▶ _Aufgabenbeschreibung_
Gib die folgenden Daten vollständig und Zeile für Zeile unverändert wieder. Lass dabei die Bilder weg.

▶ _Bereitgestellte Daten_
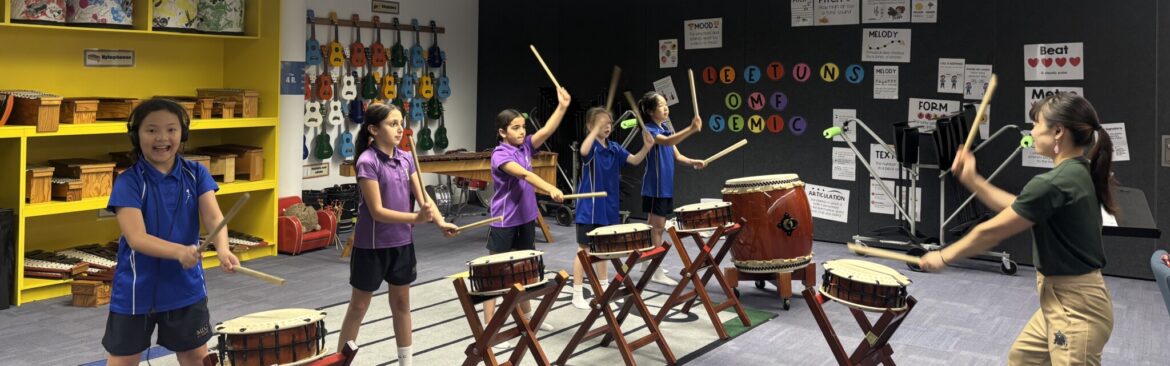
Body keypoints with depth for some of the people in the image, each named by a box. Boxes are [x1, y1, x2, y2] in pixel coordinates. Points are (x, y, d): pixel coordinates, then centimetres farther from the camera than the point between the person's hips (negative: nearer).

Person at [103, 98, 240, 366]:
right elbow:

▶ _Lösung_
Body keypoints with depth for some of the people in the image, each named by a box. Boxes are [x1, y1, x2, y2] in pixel coordinates. Points are (x, y, d): pixel coordinates, then centimetres farther from the camera than the point between the person's hips (negative: nearer).

Person at [103, 98, 240, 366]:
right elbow:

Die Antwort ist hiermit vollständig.